A lot of young people get over their head with credit. I don't think that's you, but just be careful. It isn't the bank's job to keep you from overspending. That is your responsibility and getting behind is the one thing you don't want to do.


----------



## HuntingHawk (Dec 16, 2012)

Credit card is based on percentage of what your balance is. But not sure how they use that percentage. And not sure if your limit has anything to do with it.

Mortgage is based on taxed value which is often 20% below market value.

Auto loan is also based on percentage. What Kelly Blue Book value is compared to what you owe. That is base value of the vehicle.

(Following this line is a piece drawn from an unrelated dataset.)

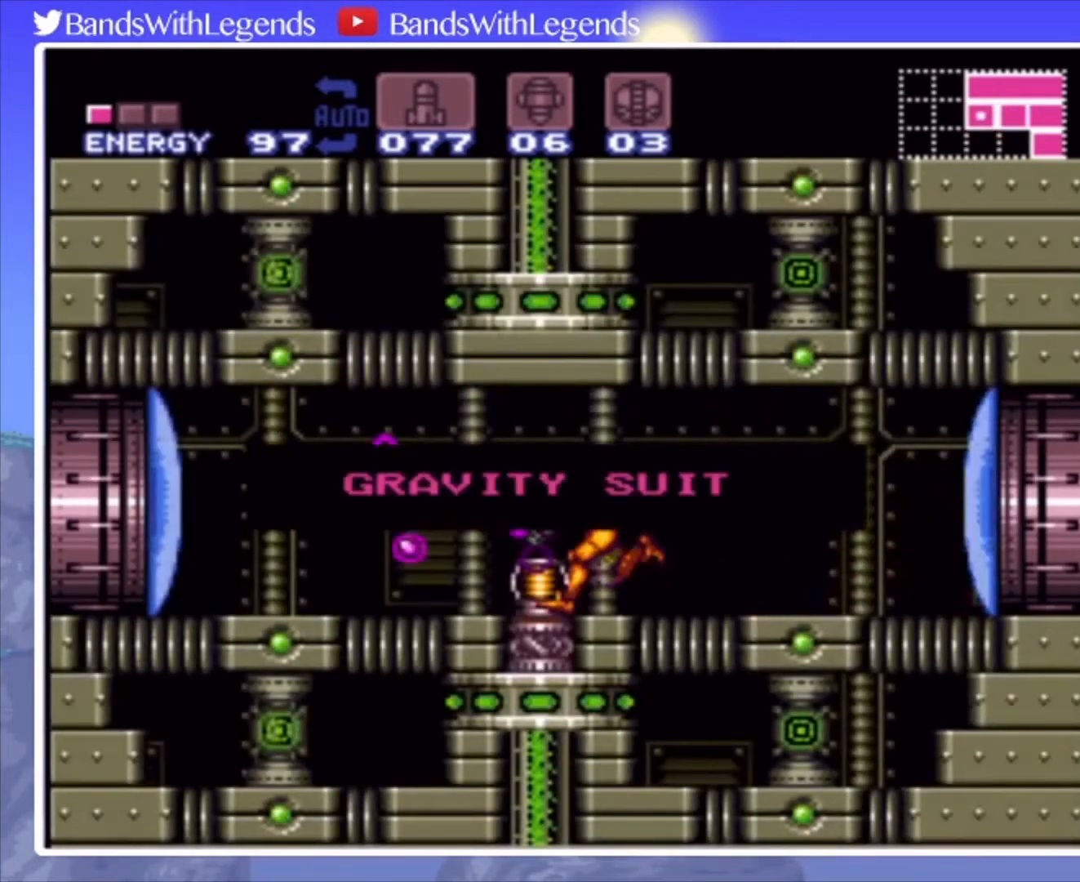
{"buttons": [], "events": [[33, "CIRCLE", "up"], [33, "DPAD_LEFT", "up"], [33, "L2", "up"]]}
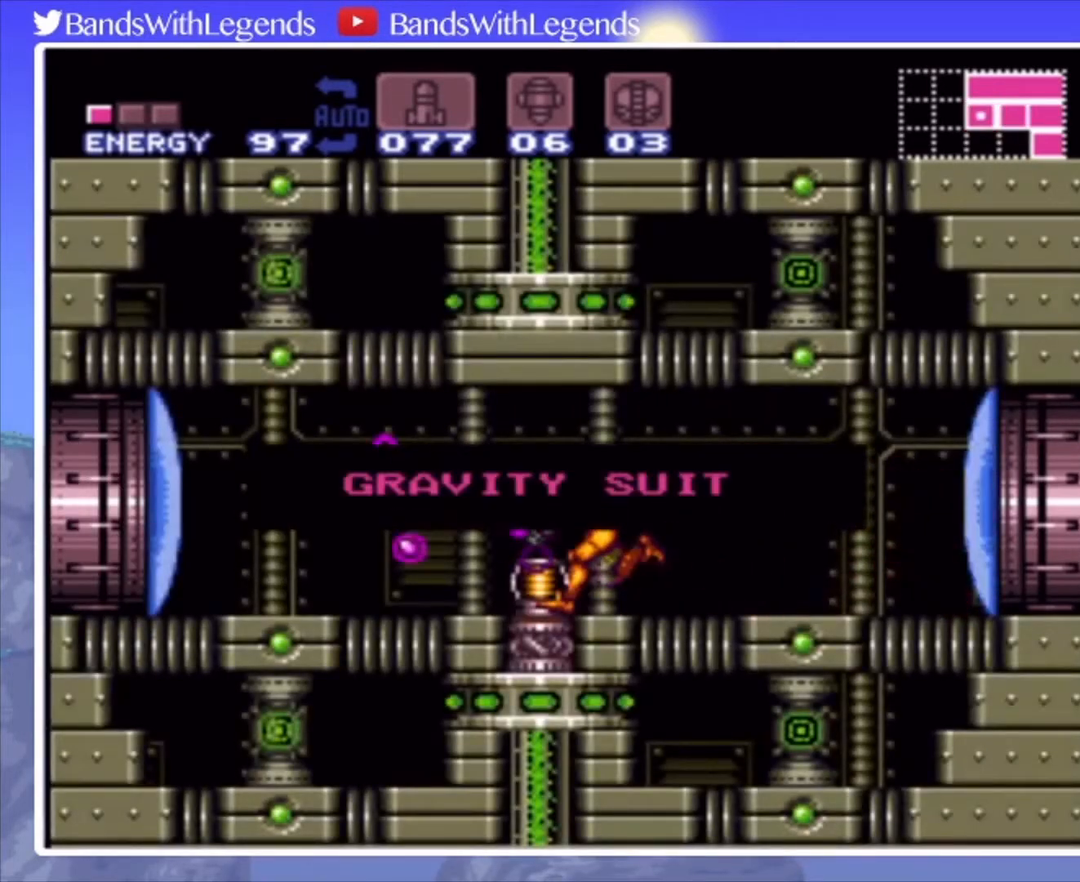
{"buttons": [], "events": []}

If you don't have a mortgage they ASSume you rent. I own my home outright so that hurts my credit score.


----------



## HuntingHawk (Dec 16, 2012)

The way paying off something early is it raises your credit score faster. But eventually that score would not be any higher if you paid on time or early.


----------



## Camel923 (Aug 13, 2014)

First, what is your credit score? That is the starting point. Get copies of your credit history from all three major credit reporting companies (Experian, Equifax, Transunion) and see what is on there. I once did that and found about 30 negative items that did not belong to me. Oh the reprehensive will contest anything you say but logically a one year old is not going to open a revolving charge account. Similar name, address close to yours, etc. are all reasons to screw up your credit. Know the law and how long a repossession stays on your report. I know bankruptcy can only stay on for 7 years. Keep in mind every time you apply for credit your score will temporarily go down. The dealership will shoot out your info to about 12 banks at once and each inquiry from each bank will drop your score.


----------



## Tennessee (Feb 1, 2014)

Arklatex said:


> Hi, I have a crappy credit score. I was recently interested in purchasing a new to me vehicle. Talks with the credit union resulted in some distressing information. For a vehicle loan they want to charge me around 10% interest. Outrageous in my opinion. I have not gone to a dealership yet so I do not know what their interest rates are for folks with my score.
> 
> Some generic background. All bills are setup with automatic payment. I am never late. The only revolving lines of credit I have is a charge card with Home Depot that I used once to buy a new washer and dryer. I paid them off early (mistake, hindsight is 20/20) and have not used it since. I have taken out several small loans over the last few years from my credit union. All were under 3 grand and we're for fun stuff like vacations and big boy toys. One was paid off early (hindsight) and the others were all paid as per the terms. 7 years ago I had a vehicle repossession due to a layoff. That must be a big part of the problem. I also think the fact that I generally do not finance things is an issue that has risen to bite me in the butt. I usually just save up and buy outright. Don't like payments or living beyond my means. But I cannot afford to outright buy the vehicle I would like... it costs too much! I am not about to cash in my retirement funds for a truck!
> 
> ...


Get a Credit Card only if you don't have credit, but not to fix a low credit score. If you have a low credit score getting rid of your CC will increase your score. Because it will decrease your risk of debt. Also if you apply for a CC it will increase risk of debt and decrease your credit score.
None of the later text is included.